The briefing focused on the structures and relationships necessary within the policy framework to make Prospera work under the national-level Ministry of Social Development (SEDESOL). The delegates learned how the national development bank, BANSEFI, plays an integral role as a facilitator of cash transfers and an accounting hub for the program, and how important it is for the national government and regulatory authorities to be involved throughout the implementation of the program.

The delegation also met participants of the program Jovenes con Oportunidades (“Youth with Opportunities”), which provides higher education scholarships to youth of families participating in other social development programs of PRONAFIM. The families we met were participating in a health clinic through SEDESOL, enabling their college-age children to receive scholarships to attend universities or polytechnic schools. In this way, the program contributes to improved health while it supports access to higher education among low-income families.

The delegation spent the next day visiting the Cristo Rey Cooperative in the town of Izamal. Cristo Rey is a CCT distributor, partnered with BANSEFI, for the Prospera program. The delegation learned about their operations including a deep dive into the structure and aims of the child savings program that serves over 3,000 children. The presentation also included a look at the IT infrastructure Cristo Rey requires to be an effective partner in Prospera.

What we learned

The purpose of the learning tour was not to learn everything there is to know about successfully using social protection interventions to end extreme poverty. Not everything is known yet. But, it was an opportunity for the six members of the delegation — all of whom work with similar financial and social interventions in their home countries — to develop new ideas based on evidence of success in order to help reshape or improve the programs they oversee. As mentioned, Malawi has completely re-envisioned their program. Others have also begun asking how they can access a new learning tour looking at the use of digital solutions to help deliver programs.

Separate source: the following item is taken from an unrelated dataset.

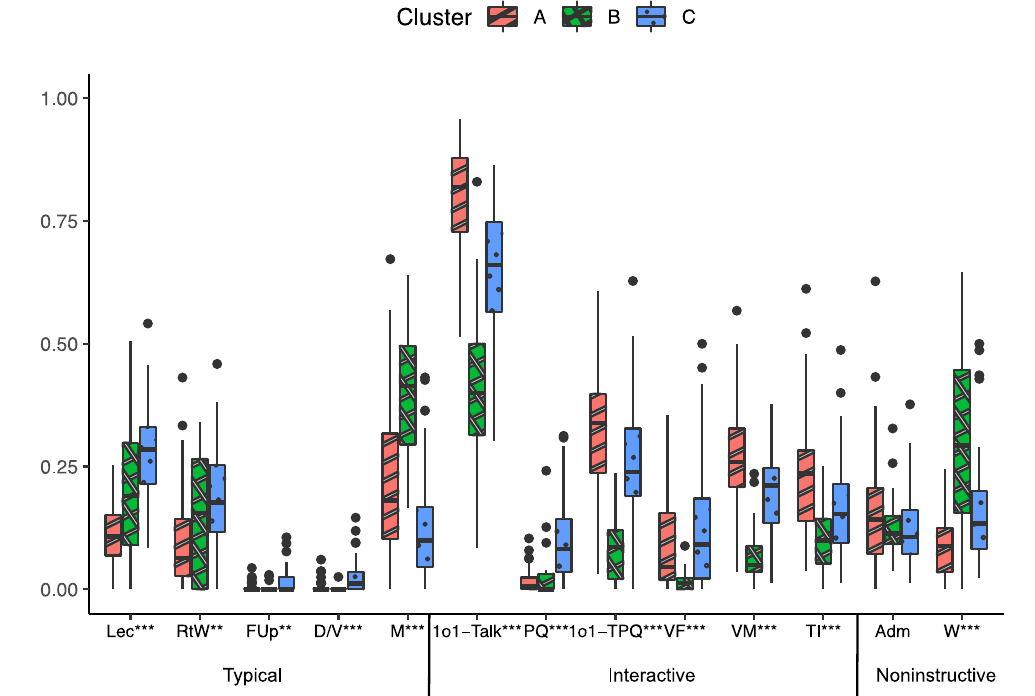
FIG. 4. Fraction of 2-min intervals per class period for each GTA code in each cluster. Out of 13 GTA codes, 12 codes are statistically significant between clusters. **medium effect size, ***large effect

The picture of microfinance is one of innovation and creatively combining services in very intentional ways to meet a huge variety of binding constraints faced by those living in extreme poverty. Agricultural financial tools, cash transfers, graduation model programs, and technology all featured prominently in the learning tour, and these are showing exciting promise in meeting the needs of the extreme poor at scale and in ways that still remain flexible. We look forward to exploring these pathways more!